- Alston speaking in 2026
- Born: Ashanti Alston Omowali 1954 Plainfield, New Jersey, U.S.
- Organization(s): Black Panther Party Black Liberation Army
- Movement: Black nationalism,; Black Liberation,; Black anarchism;
- Spouse: Safiya Bukhari ​(m. 1984)​

= Ashanti Alston =

American anarchist activist (born 1954)

Ashanti Omowali Alston (born 1954) is an anarchist activist, speaker, and writer, and former member of the Black Panther Party and Black Liberation Army. From 1974 to 1985, he spent time in prison for bank robbery, which caused him to become further engaged in politics. He is currently on the Steering Committee of the Jericho Movement to free U.S. political prisoners. Alston resides in Providence, Rhode Island.

==Early life==
Alston grew up in the inner city of Plainfield, New Jersey, which he described as being, at that time, "Niggertown with all the customs and traditions of racism, sexism and powerlessness". Alston was 11 years old during the assassination of Malcolm X and 13 years old during the 1967 Newark riots, events that both took place near his hometown of Plainfield. In a 2010 interview, Alston said that he did not remember Malcolm X's death in 1965, but he began to understand the significance of Malcolm's legacy as rebellions occurred throughout the United States in 1967. Alston described seeing his older brother's copy of Malcolm X's autobiography with the subtitle "Former pimp, hustler, robber, who becomes leader of the Black Revolution", which demonstrated to him that "people that come from that kind of background can play a heroic role in the struggle." He recalled that witnessing the 1967 Plainfield rebellion gave him "an image of black men and women in heroic roles in our community crashing all the myths about us being 'niggers', all that stuff."
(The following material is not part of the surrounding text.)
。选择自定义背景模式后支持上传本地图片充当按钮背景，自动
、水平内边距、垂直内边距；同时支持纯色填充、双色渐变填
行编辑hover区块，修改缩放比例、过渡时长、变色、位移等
Malcolm X's assassination and the Newark riots influenced Alston's decision to join the Black Panther Party at age 17, as he believed that the Panthers were "taking Malcolm's teachings to the next level". At this time, Alston attended Nation of Islam meetings despite not being a member. He felt a strong disdain for white people, as preached by the Nation of Islam; however, upon joining the Panthers, he changed his views.

==Black Panther Party, Black Liberation Army, and prison==
In 1971, in the face of the Panther 21 trial, which saw several of his peers possibly facing the death penalty, Alston joined the Black Liberation Army (BLA), a spin-off group from the Panthers that advocated for and attempted armed struggle against the United States government. In 1974, he was arrested and imprisoned for 11 years for taking part in a robbery intended to raise funds for the BLA. Alston credits his time in prison with helping him to learn about political movements, economic theories, political organizations, religion, and guerrilla theories. During this time, he became an anarchist, in contrast to the Marxism-Leninism and Maoism explored by the Black Panther Party. While imprisoned, Alston also became disillusioned with the BLA, particularly due to its endorsement of drugs, as he understood the intention of the BLA to be the liberation of Black communities from the tyranny and influence of drugs at the time.
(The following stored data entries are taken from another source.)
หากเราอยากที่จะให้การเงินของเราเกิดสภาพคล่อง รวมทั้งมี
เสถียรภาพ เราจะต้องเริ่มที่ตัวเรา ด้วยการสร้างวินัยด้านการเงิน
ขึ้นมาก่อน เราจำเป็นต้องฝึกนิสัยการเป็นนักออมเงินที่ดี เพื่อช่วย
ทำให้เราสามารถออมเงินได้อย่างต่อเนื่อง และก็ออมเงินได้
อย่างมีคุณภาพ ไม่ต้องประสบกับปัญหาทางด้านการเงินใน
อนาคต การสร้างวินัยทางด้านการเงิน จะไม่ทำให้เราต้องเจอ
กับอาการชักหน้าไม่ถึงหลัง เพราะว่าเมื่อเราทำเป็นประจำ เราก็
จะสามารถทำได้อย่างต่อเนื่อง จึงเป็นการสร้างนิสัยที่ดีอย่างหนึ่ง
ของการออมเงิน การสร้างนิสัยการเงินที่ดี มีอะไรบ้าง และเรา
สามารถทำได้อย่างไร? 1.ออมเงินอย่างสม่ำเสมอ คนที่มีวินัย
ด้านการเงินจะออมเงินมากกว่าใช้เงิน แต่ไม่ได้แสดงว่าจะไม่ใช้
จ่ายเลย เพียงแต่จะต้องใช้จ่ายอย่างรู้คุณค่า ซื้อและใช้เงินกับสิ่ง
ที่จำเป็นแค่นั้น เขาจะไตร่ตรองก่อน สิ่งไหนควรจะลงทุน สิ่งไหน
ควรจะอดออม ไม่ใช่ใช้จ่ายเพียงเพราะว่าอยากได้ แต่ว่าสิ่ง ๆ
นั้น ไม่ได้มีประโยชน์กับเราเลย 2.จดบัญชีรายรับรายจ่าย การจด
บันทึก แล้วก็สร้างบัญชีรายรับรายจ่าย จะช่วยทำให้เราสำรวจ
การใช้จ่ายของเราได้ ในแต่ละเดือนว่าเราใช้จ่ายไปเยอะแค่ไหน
Alston observed much sexism during his time in the Black Panther Party, despite the group's stated intention of gender equality, which he didn't fully realize until his stint in prison. However, he has acknowledged that some women still felt empowered by the Black Panther Party to fight sexism despite experiencing it within the party, recalling, "Sisters would tell you that because everybody had guns there were certain ways that they could tell a brother, 'you're not going to fuck with me, I'm not going to be your sexual object because I got a gun'."

==Personal life==
In 1984, Alston married fellow BPP and BLA member Safiya Bukhari. She died in 2003.